In Berlin lebt die Fotografin Valeria Sambale dicht an dicht mit Tausenden Menschen. In ihrer Fotografie sucht sie die Einsamkeit.

Eigentlich arbeitet Valeria Sambale mit Wörtern. Unter der Woche textet sie in einer Berliner Werbeagentur. Doch wann immer es geht, verlässt sie die betonlastige Hauptstadt und erkundet zusammen mit Freund*innen das Berliner Umland. Während dieser Ausflüge denkt sie nicht in Texten, sondern in Bildern. "Fotografie ist für mich die andere Seite der Medaille, wie ich mich ausdrücken kann", sagt die 34-Jährige.

Ihre Fotos schießt sie am liebsten bei starkem Sonnenlicht, das die Farben der Natur kräftig zum Strahlen bringt. Die Schatten sind scharf, als seien sie aus Pappkarton geschnitten und auf den Boden gelegt. Mit ihrer Analogkamera versucht Valeria, die Nuancen zwischen Realität und Fantasie einzufangen.

In Berlin wohne ich in einem Stadtteil, in dem die Straßen immer voller Menschen sind.
Valeria Sambale

"In Berlin wohne ich in einem Stadtteil, in dem die Straßen immer voller Menschen sind, alle dichtgedrängt aufeinander wohnen. Den Himmel bekommt man kaum zu Gesicht", sagt Valeria. Ihre Fotos sollen ein Kontrast zum Großstadtleben sein: Hier schimmert eine Sehnsucht nach Ferne durch, ein Eindruck von Weite, einsame Landschaften, verlorene Menschen, Ruhe.

Nie sind Menschenmassen auf ihren Bildern zu sehen, ein einzelnes Objekt oder ein Mensch stehen im Vordergrund. Dazu arbeitet sie mit dem Raum um das Objekt oder die Person herum – meistens sind es das Blau des Himmels oder des Wassers. Die Farbe Blau steht für jene Ruhe und Weite, die Valeria festhalten möchte.

Analoge Effekte: Lightleaks und Doppelbelichtung

Spannung erzeugt sie durch besondere Effekte: beispielsweise mit Lightleaks, den rötlichen oder gelblichen Flecken auf den Fotos. Dazu öffnet sie beim Zurückspulen des Films die Kamerarückwand. Das Licht, das so an den Film kommt, erzeugt die Farbflecken. Besonders gerne arbeitet sie mit Doppelbelichtung. Ein Foto wird mehrmals belichtet, sodass zwei Aufnahmen auf einem Bild übereinander liegen. Wird der Film bei dieser Technik nicht exakt zurückgespult, entstehen schwarze Streifen. "Durch die Doppelbelichtung werden zwei Momente, die eigentlich nichts miteinander zu tun haben, in einen neuen Zusammenhang gesetzt. Das erzeugt eine surreale, traumartige Stimmung", so Valeria.

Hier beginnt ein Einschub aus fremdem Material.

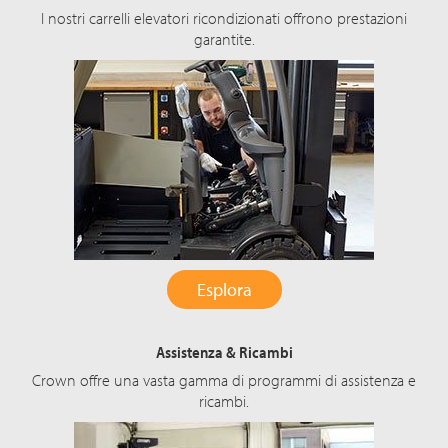
I nostri carrelli elevatori ricondizionati offrono prestazioni
garantite.
Esplora
Assistenza & Ricambi
Crown offre una vasta gamma di programmi di assistenza e
ricambi.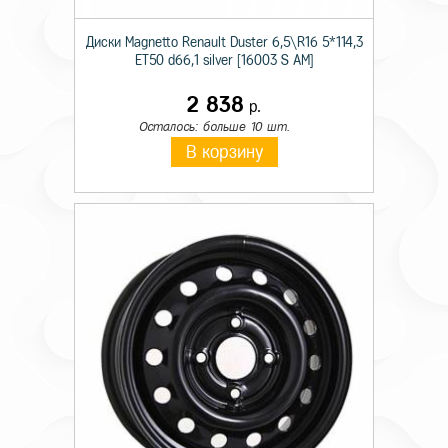
Диски Magnetto Renault Duster 6,5\R16 5*114,3
ET50 d66,1 silver [16003 S AM]
2 838
р.
Осталось: больше 10 шт.
В корзину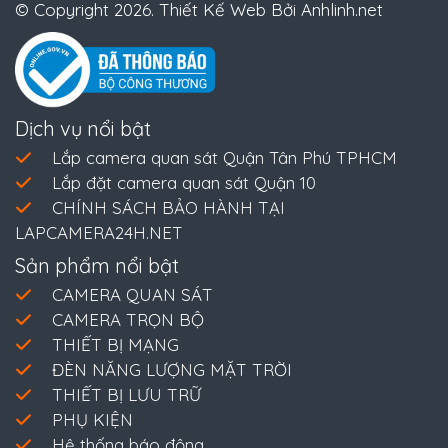
© Copyright 2026. Thiết Kế Web Bởi Anhlinh.net
Dịch vụ nổi bật
Lắp camera quan sát Quận Tân Phú TPHCM
Lắp đặt camera quan sát Quận 10
CHÍNH SÁCH BẢO HÀNH TẠI
LAPCAMERA24H.NET
Sản phẩm nổi bật
CAMERA QUAN SÁT
CAMERA TRỌN BỘ
THIẾT BỊ MẠNG
ĐÈN NĂNG LƯỢNG MẶT TRỜI
THIẾT BỊ LƯU TRỮ
PHỤ KIỆN
Hệ thống báo động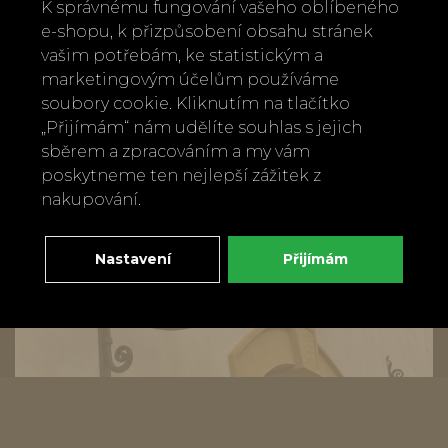
Zpět
Doporučit
K správnému fungování vašeho oblíbeného
e-shopu, k přizpůsobení obsahu stránek
vašim potřebám, ke statistickým a
marketingovým účelům používáme
soubory cookie. Kliknutím na tlačítko
„Přijímám“ nám udělíte souhlas s jejich
sběrem a zpracováním a my vám
poskytneme ten nejlepší zážitek z
nakupování.
Nastavení
Přijímám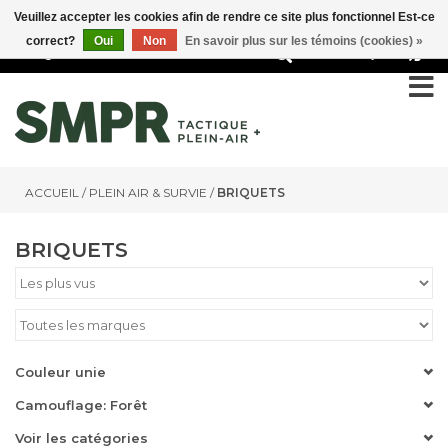
Veuillez accepter les cookies afin de rendre ce site plus fonctionnel Est-ce
correct?
Oui
Non
En savoir plus sur les témoins (cookies) »
0
ACCUEIL
/
PLEIN AIR & SURVIE
/
BRIQUETS
BRIQUETS
Couleur unie
Camouflage: Forêt
Voir les catégories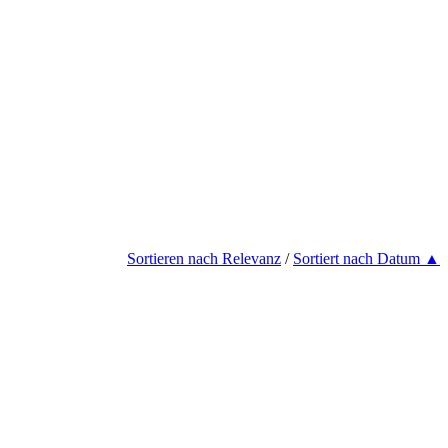
Sortieren nach Relevanz
/
Sortiert nach Datum ▲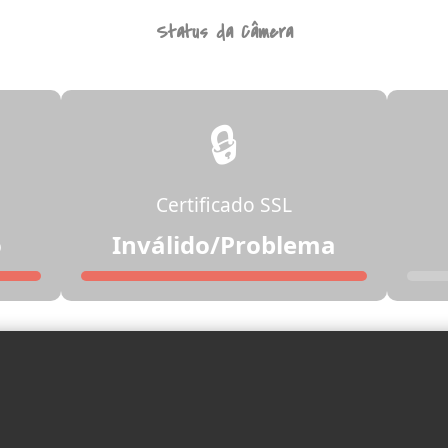
Status da Câmera
🔒
Certificado SSL
o
Inválido/Problema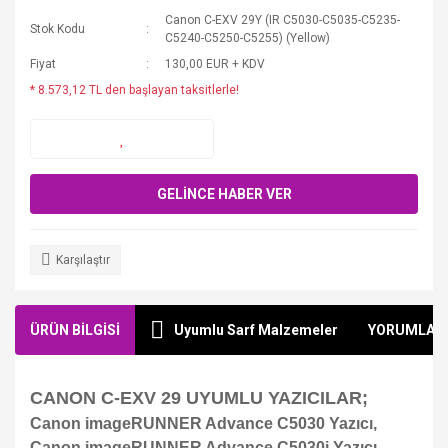
Canon C-EXV 29Y (IR C5030-C5035-C5235-
Stok Kodu
C5240-C5250-C5255) (Yellow)
Fiyat
130,00 EUR + KDV
* 8.573,12 TL den başlayan taksitlerle!
GELİNCE HABER VER
Karşılaştır
ÜRÜN BİLGİSİ
Uyumlu Sarf Malzemeler
YORUMLAR
CANON C-EXV 29 UYUMLU YAZICILAR;
Canon imageRUNNER Advance C5030 Yazıcı,
Canon imageRUNNER Advance C5030i Yazıcı,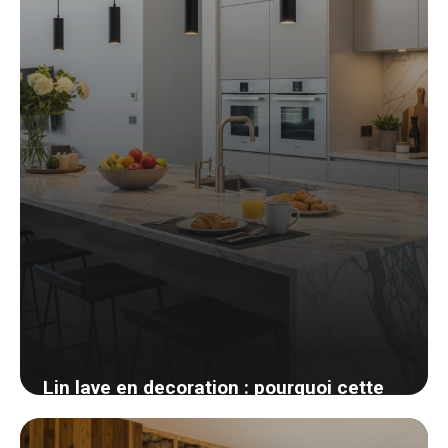
Lin lave en decoration : pourquoi cette
matiere gagne toutes les chambres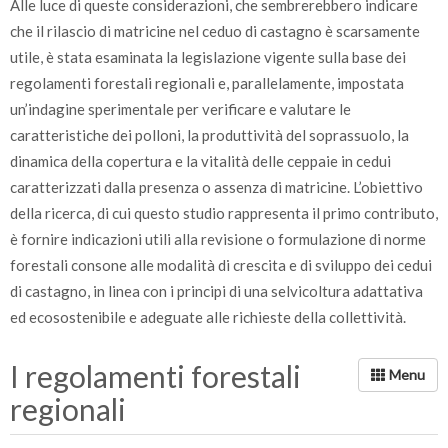
Alle luce di queste considerazioni, che sembrerebbero indicare
che il rilascio di matricine nel ceduo di castagno è scarsamente
utile, è stata esaminata la legislazione vigente sulla base dei
regolamenti forestali regionali e, parallelamente, impostata
un’indagine sperimentale per verificare e valutare le
caratteristiche dei polloni, la produttività del soprassuolo, la
dinamica della copertura e la vitalità delle ceppaie in cedui
caratterizzati dalla presenza o assenza di matricine. L’obiettivo
della ricerca, di cui questo studio rappresenta il primo contributo,
è fornire indicazioni utili alla revisione o formulazione di norme
forestali consone alle modalità di crescita e di sviluppo dei cedui
di castagno, in linea con i principi di una selvicoltura adattativa
ed ecosostenibile e adeguate alle richieste della collettività.
I regolamenti forestali
regionali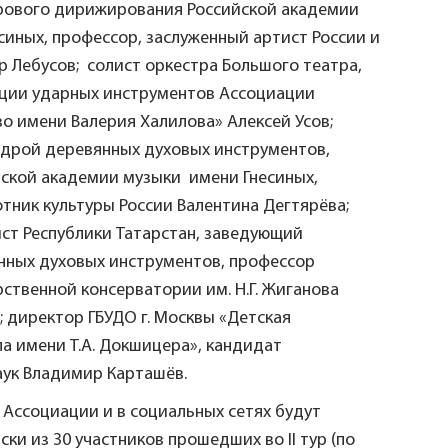
рового дирижирования Российской академии
синых, профессор, заслуженный артист России и
 Лебусов; солист оркестра Большого театра,
кции ударных инструментов Ассоциации
о имени Валерия Халилова» Алексей Усов;
дрой деревянных духовых инструментов,
ской академии музыки имени Гнесиных,
тник культуры России Валентина Дегтярёва;
ст Республики Татарстан, заведующий
нных духовых инструментов, профессор
рственной консерватории им. Н.Г. Жиганова
; директор ГБУДО г. Москвы «Детская
а имени Т.А. Докшицера», кандидат
аук Владимир Карташёв.
е Ассоциации и в социальных сетях будут
ки из 30 участников прошедших во II тур (по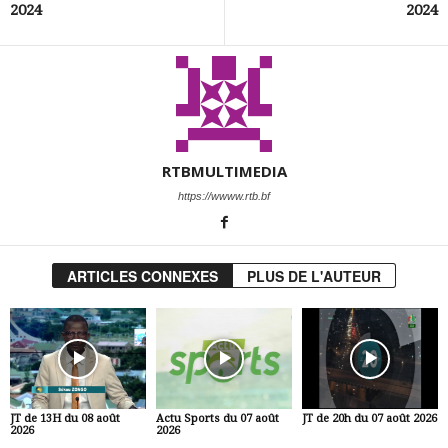
2024
2024
RTBMULTIMEDIA
https://wwww.rtb.bf
ARTICLES CONNEXES
PLUS DE L'AUTEUR
JT de 13H du 08 août
Actu Sports du 07 août
JT de 20h du 07 août 2026
2026
2026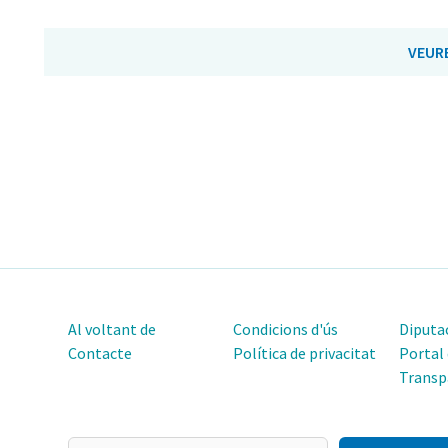
VEUR
Al voltant de
Condicions d'ús
Diputac
Contacte
Política de privacitat
Portal
Transp
El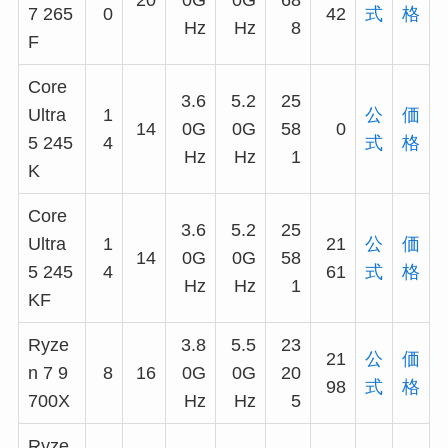
20
0G
0G
68
7 265
0
42
式
格
Hz
Hz
8
F
Core
3.6
5.2
25
Ultra
1
公
価
14
0G
0G
58
0
5 245
4
式
格
Hz
Hz
1
K
Core
3.6
5.2
25
Ultra
1
21
公
価
14
0G
0G
58
5 245
4
61
式
格
Hz
Hz
1
KF
Ryze
3.8
5.5
23
21
公
価
n 7 9
8
16
0G
0G
20
98
式
格
700X
Hz
Hz
5
Ryze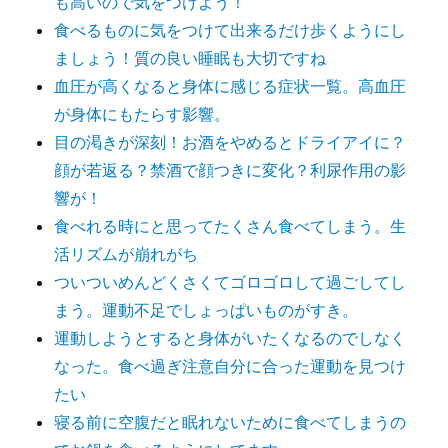
も高いので気をつけよう！
食べるものに気をつけて出来るだけ歩くようにし
ましょう！質の良い睡眠も大切ですね
血圧が高くなると身体に感じる症状一覧。高血圧
が身体にもたらす影響。
目の渇きが深刻！お酒をやめるとドライアイに？
顔が若返る？禁酒で顔つきに変化？利尿作用の影
響が！
食べれる時にと思ってたくさん食べてしまう。生
活リズムが崩れがち
ついついめんどくさくてゴロゴロして過ごしてし
まう。運動不足でしょっぱいものがすき。
運動しようとすると身体がいたくなるのでしなく
なった。食べ過ぎ注意自分に合った運動を見つけ
たい
寝る前に空腹だと眠れないために食べてしまうの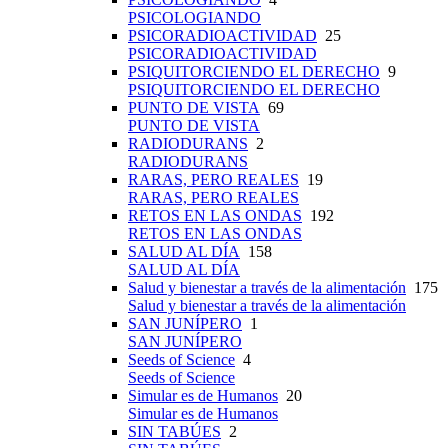
PSICOLOGIANDO
PSICORADIOACTIVIDAD
25
PSICORADIOACTIVIDAD
PSIQUITORCIENDO EL DERECHO
9
PSIQUITORCIENDO EL DERECHO
PUNTO DE VISTA
69
PUNTO DE VISTA
RADIODURANS
2
RADIODURANS
RARAS, PERO REALES
19
RARAS, PERO REALES
RETOS EN LAS ONDAS
192
RETOS EN LAS ONDAS
SALUD AL DÍA
158
SALUD AL DÍA
Salud y bienestar a través de la alimentación
175
Salud y bienestar a través de la alimentación
SAN JUNÍPERO
1
SAN JUNÍPERO
Seeds of Science
4
Seeds of Science
Simular es de Humanos
20
Simular es de Humanos
SIN TABÚES
2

Das fand ich damals witzig, der Effekt des unbeabsichtigten Fingers.
Valeria Sambale

Mit Fotoeffekten arbeitete sie schon als Kind. Für Schulausflüge bekam sie manchmal eine analoge Einwegkamera mit. "Bei den meisten Fotos war ganz klassisch ein Finger über die Linse geschoben. Das fand ich damals witzig, der Effekt des unbeabsichtigten Fingers", erinnert sich Valeria. Wiederentdeckt hat sie die Analogfotografie vor etwa einem Jahr. Auf ebay-Kleinanzeigen kaufte sie sich eine gebrauchte analoge Spiegelreflexkamera. Mit ihr reiste sie durch Europa. Mit dem Zug fuhr sie durch die Städte und fing die verschiedensten Orte, Leute und Lichtstimmungen ein.

Inzwischen ist Fotografie für sie eine Art Alltagsflucht. Mit Freund*innen fährt sie raus, verlässt den vollen Stadtbezirk, entdeckt neue Orte. Gerade jetzt im Winter, in dem die Hauptstadt in graue Schleier gehüllt ist, freut sie sich auf die wenigen Sonnenstunden, die sie mit ihrer Kamera draußen verbringen kann. Sie ist auch Teil einer analogen Fotogruppe, Berlin on film. Zusammen erkunden sie die Stadt und tauschen Erfahrungen aus.